Grant’s Technical Add

Cognitively, when we are being yelled it, it actually floods the fight or flight part of the brain and blocks the conscious intellectual thinking and reasoning part of the brain.  Think caveman, wooly mammoth, and saber-tooth tiger stuff. This is the evolutionary makeup of our brain and has allowed humankind to survive through the ages.

Here is an interesting expert excerpt from verywellmind.com which proves the point.

When you see, hear, touch, or taste something, that sensory information first heads to the thalamus, which acts as your brain’s relay station. The thalamus then relays that information to the neocortex (the “thinking brain”). From there, it is sent to the amygdala (the “emotional brain”) which produces the appropriate emotional response.

However, when faced with a threatening situation, the thalamus sends sensory information to both the amygdala and the neocortex.
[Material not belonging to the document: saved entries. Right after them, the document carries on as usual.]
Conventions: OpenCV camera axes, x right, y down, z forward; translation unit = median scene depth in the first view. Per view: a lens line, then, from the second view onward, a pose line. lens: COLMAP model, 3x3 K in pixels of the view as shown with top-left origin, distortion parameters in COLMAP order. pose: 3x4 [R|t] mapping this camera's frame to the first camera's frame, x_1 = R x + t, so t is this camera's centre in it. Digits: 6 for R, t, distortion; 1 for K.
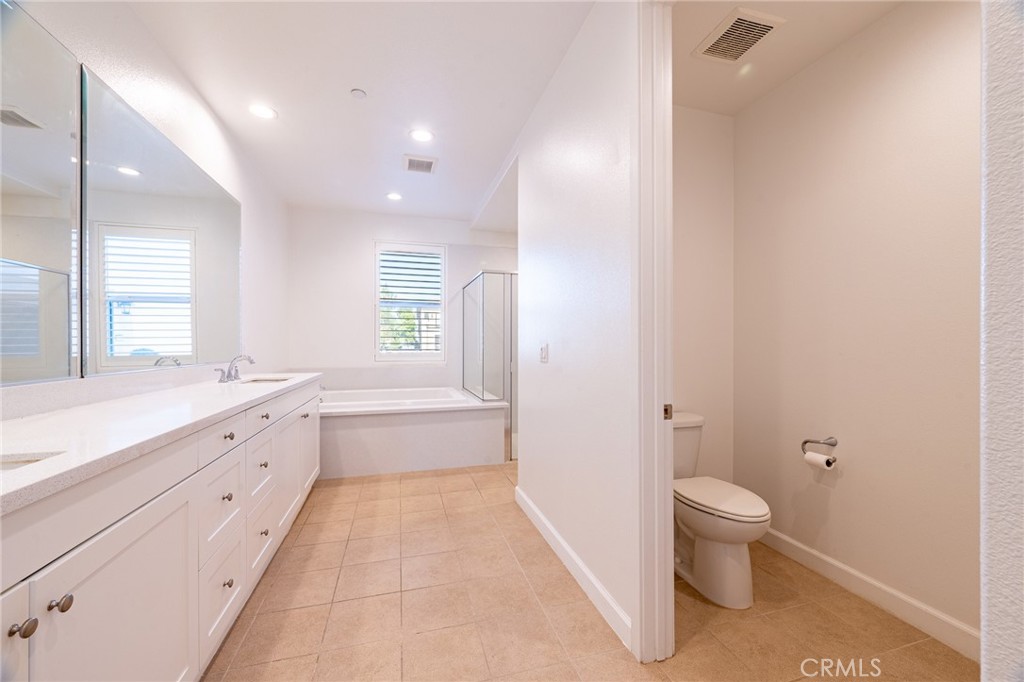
lens RADIAL K [[400.7, 0, 516.3], [0, 400.7, 342.9], [0, 0, 1]] dist [-0.000871, 0.000106]
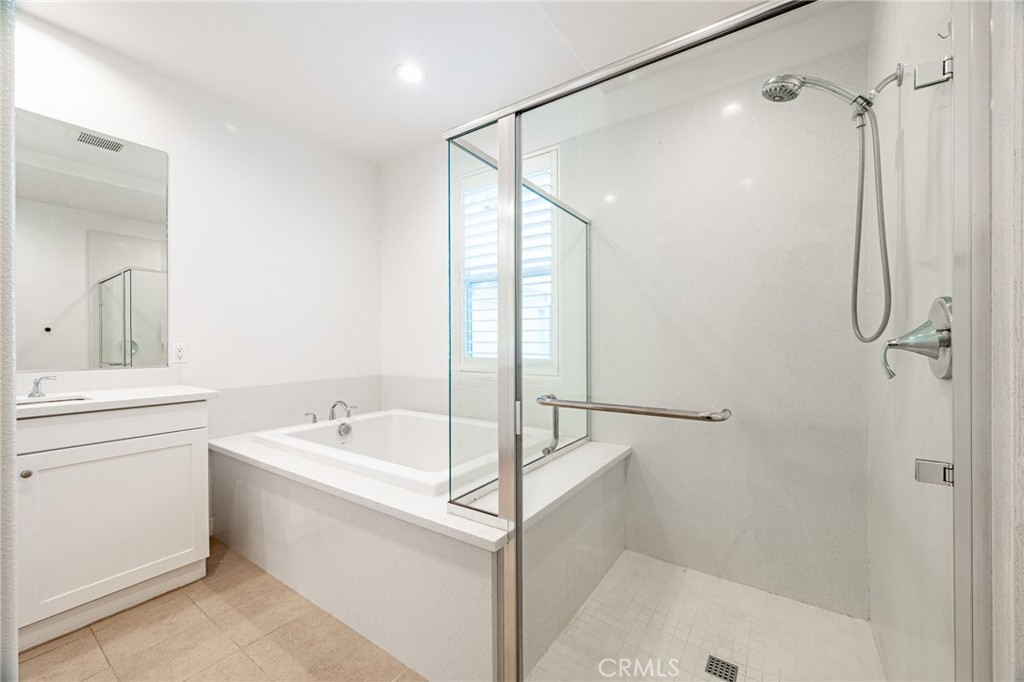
lens RADIAL K [[400.7, 0, 511.9], [0, 400.7, 340.6], [0, 0, 1]] dist [-0.000871, 0.000106]
pose [[0.634745, -0.000816, -0.772722, 0.279637], [-0.001102, 0.999997, -0.001961, 0.000746], [0.772721, 0.002096, 0.634742, 1.022174]]
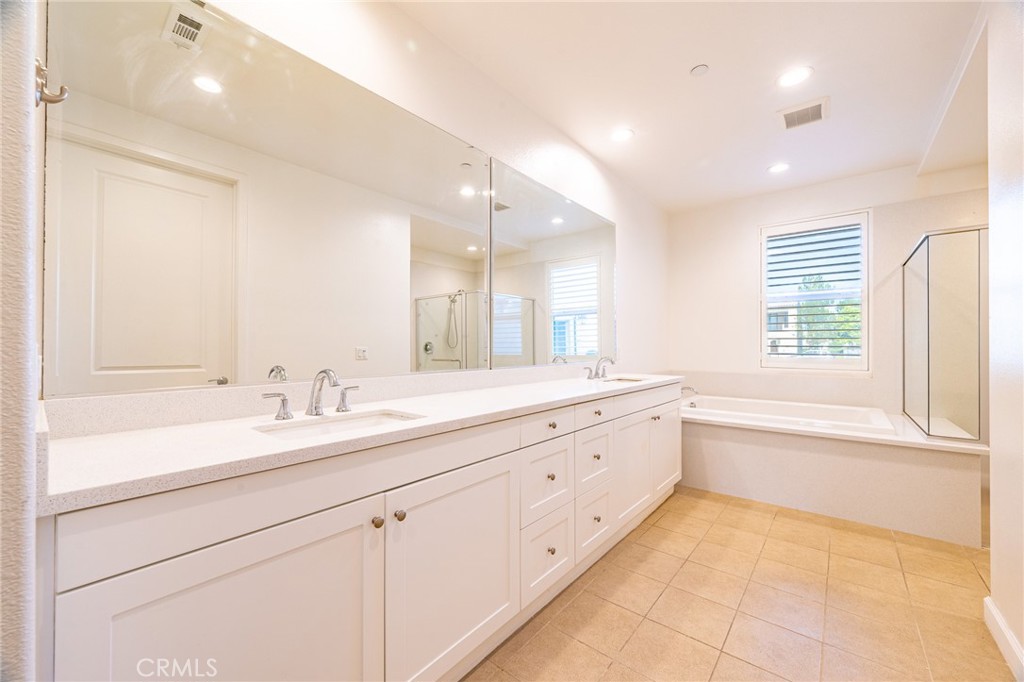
lens RADIAL K [[400.7, 0, 510.1], [0, 400.7, 343.1], [0, 0, 1]] dist [-0.000871, 0.000106]
pose [[0.562794, -0.004142, -0.826587, 0.087638], [-0.000361, 0.999986, -0.005257, -0.001042], [0.826597, 0.003257, 0.562785, 0.109756]]
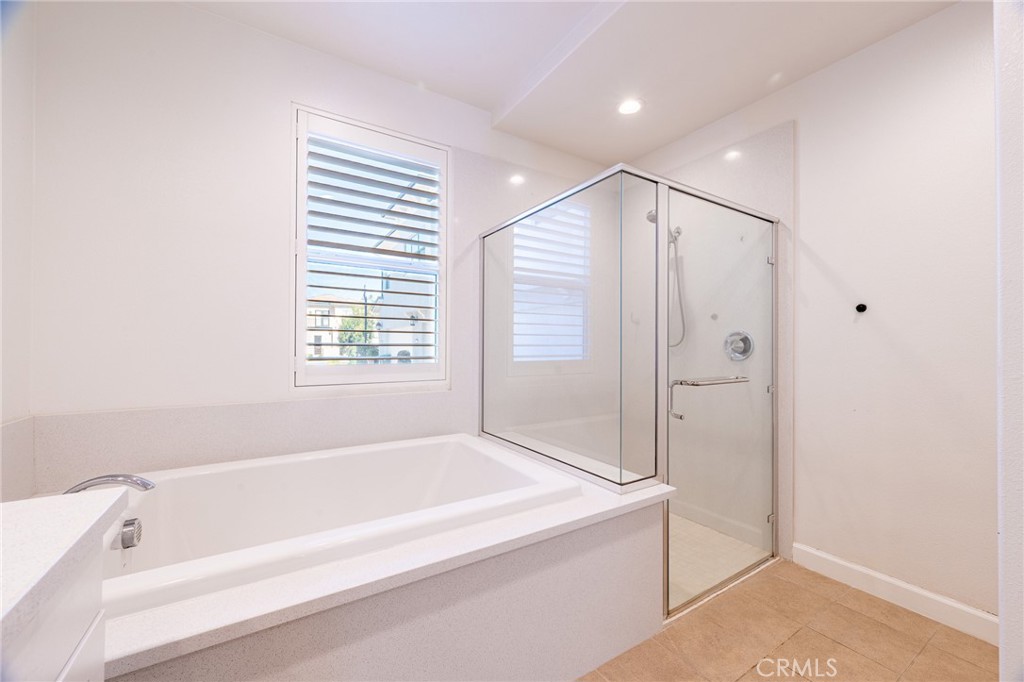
lens RADIAL K [[400.7, 0, 522.5], [0, 400.7, 347.0], [0, 0, 1]] dist [-0.000871, 0.000106]
pose [[0.960831, 0.002365, 0.277124, -0.364792], [-0.004183, 0.999973, 0.005969, 0.001083], [-0.277103, -0.006895, 0.960816, 0.799764]]
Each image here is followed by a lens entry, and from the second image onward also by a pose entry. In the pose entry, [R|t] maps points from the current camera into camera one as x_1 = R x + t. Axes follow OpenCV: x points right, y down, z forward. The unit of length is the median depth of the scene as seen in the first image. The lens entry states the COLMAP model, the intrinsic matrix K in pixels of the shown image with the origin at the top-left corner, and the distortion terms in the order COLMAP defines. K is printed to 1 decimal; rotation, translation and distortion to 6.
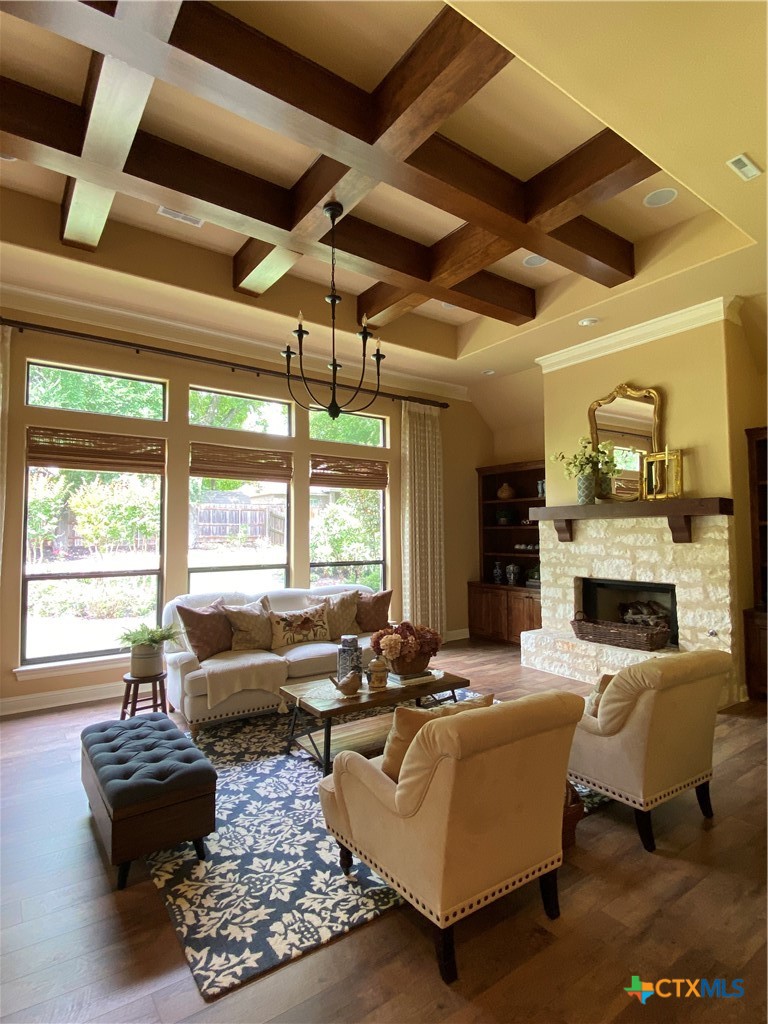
lens RADIAL K [[535.9, 0, 382.2], [0, 535.9, 512.1], [0, 0, 1]] dist [0.016562, -0.003174]
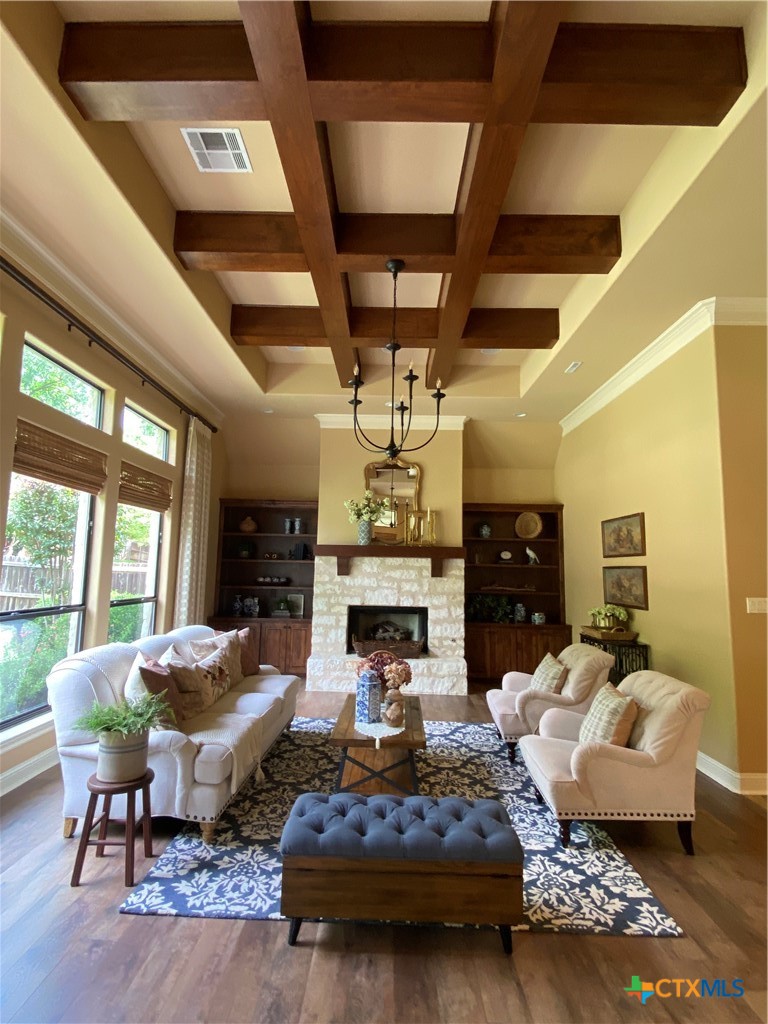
lens RADIAL K [[535.9, 0, 384.0], [0, 535.9, 509.5], [0, 0, 1]] dist [0.016562, -0.003174]
pose [[0.588492, 0.103040, 0.801910, -0.629395], [-0.055523, 0.994655, -0.087060, 0.010452], [-0.806594, 0.006710, 0.591067, 0.266914]]
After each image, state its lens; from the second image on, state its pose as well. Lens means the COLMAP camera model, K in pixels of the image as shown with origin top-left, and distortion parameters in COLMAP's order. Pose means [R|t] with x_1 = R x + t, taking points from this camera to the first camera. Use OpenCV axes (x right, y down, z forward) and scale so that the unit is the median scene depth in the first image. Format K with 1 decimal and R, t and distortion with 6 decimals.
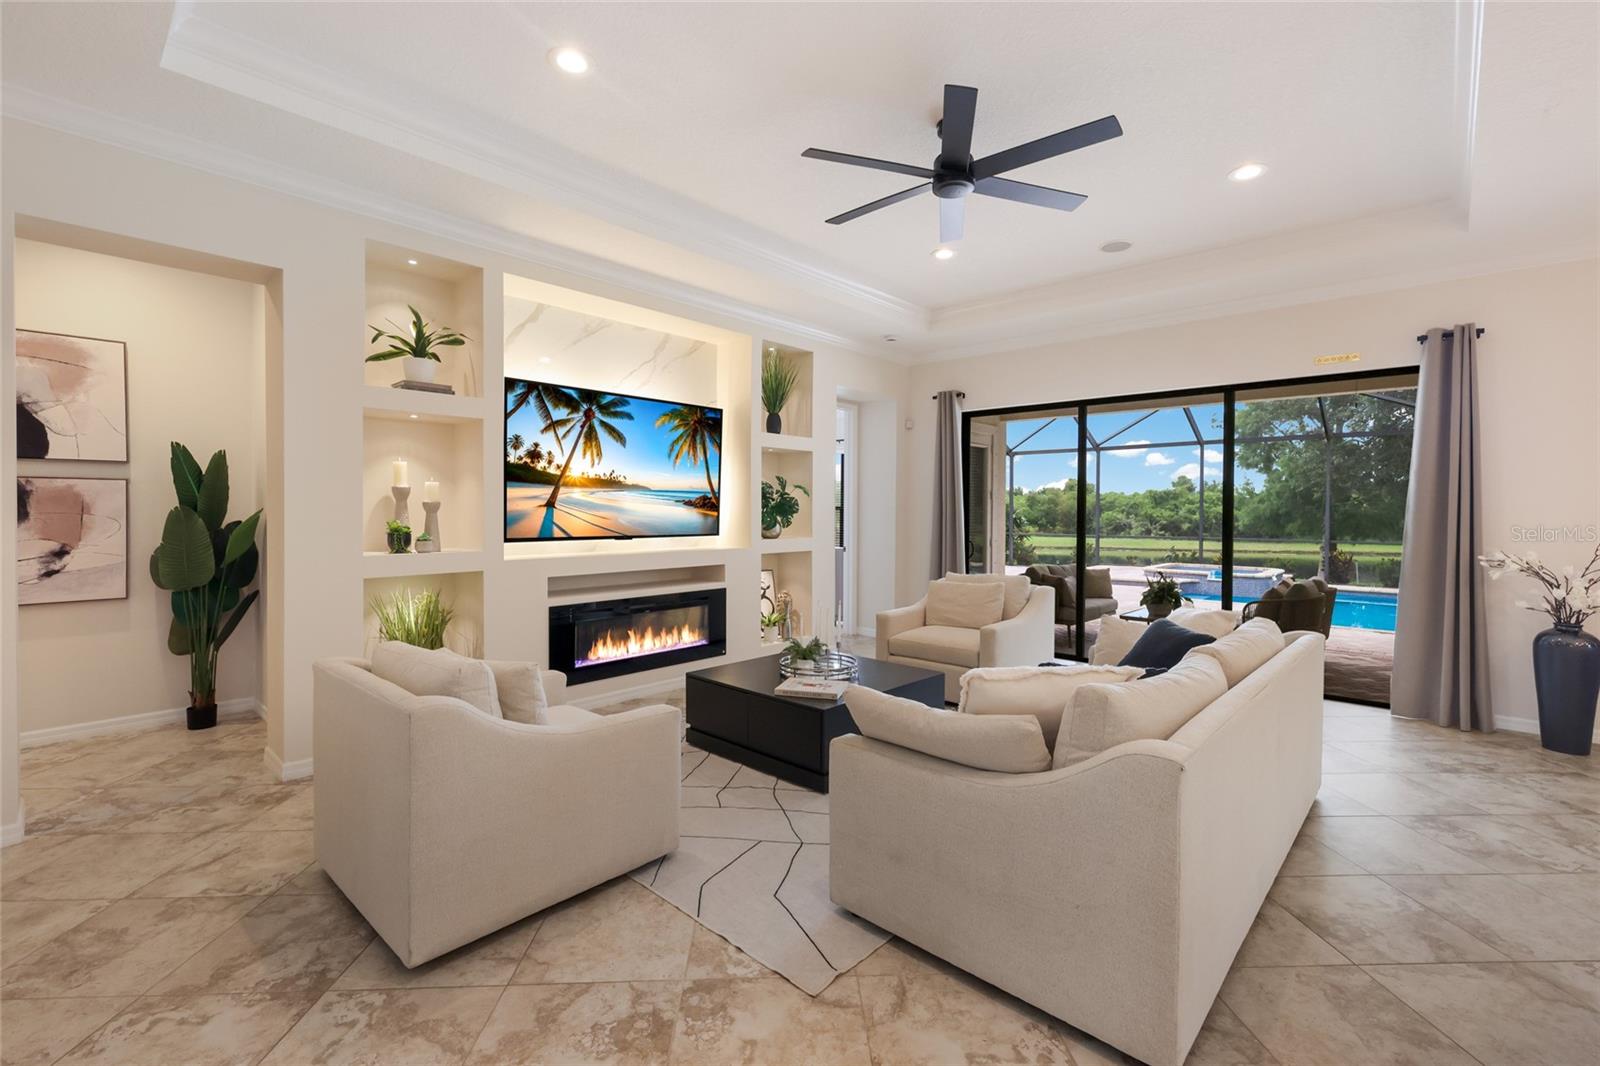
lens RADIAL K [[675.5, 0, 826.3], [0, 675.5, 513.2], [0, 0, 1]] dist [-0.001032, -0.000211]
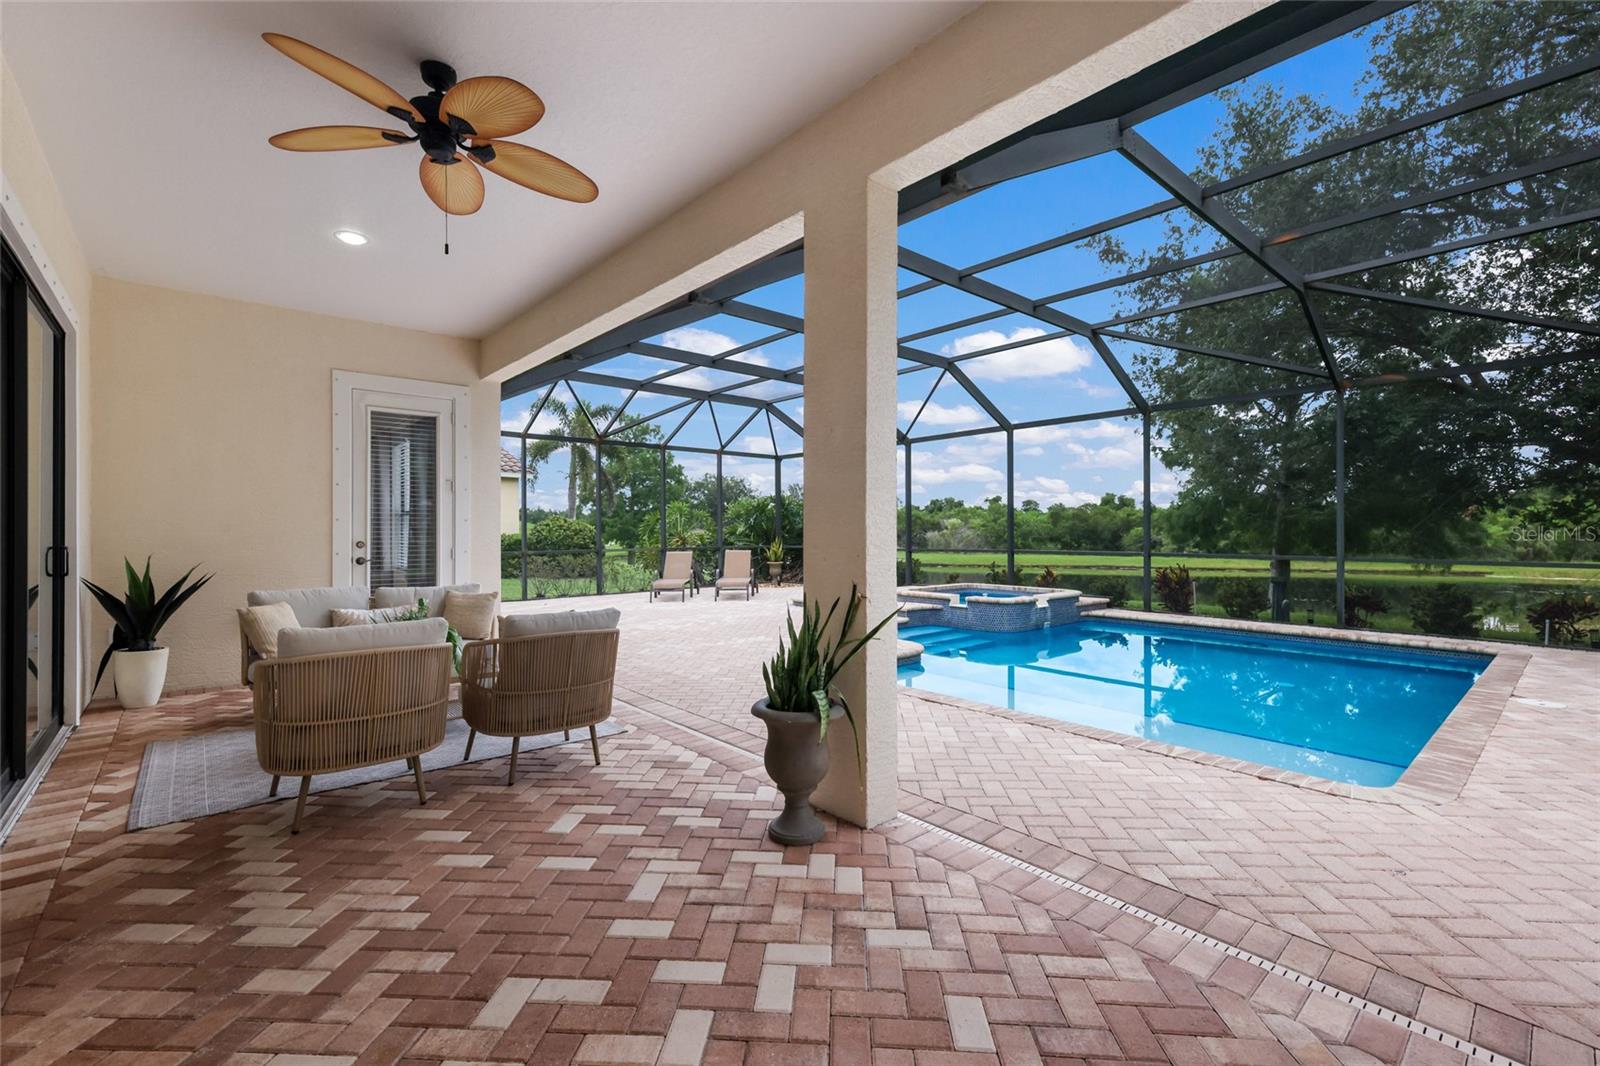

If the amygdala senses danger, it makes a split-second decision to initiate the fight-or-flight response before the neocortex has time to overrule it.

This cascade of events triggers the release of stress hormones, including the hormones epinephrine (also known as adrenaline) and cortisol.

These hormones prepare your body to flee or flight by increasing your heart rate, elevating your blood pressure, and boosting your energy levels, among other things.

While many of the threats we face today are symbolic, evolutionarily, our brains evolved to deal with physical threats to our survival that required a quick response. As a result, our body still responds with biological changes that prepare us to fight or flight, even though there is no actual physical threat with which we must contend.

So when you think you are achieving more by yelling loud clear instructions – you are actually achieving less. You can believe the science or keep yelling and watch your crew screw up over and over – and not come back.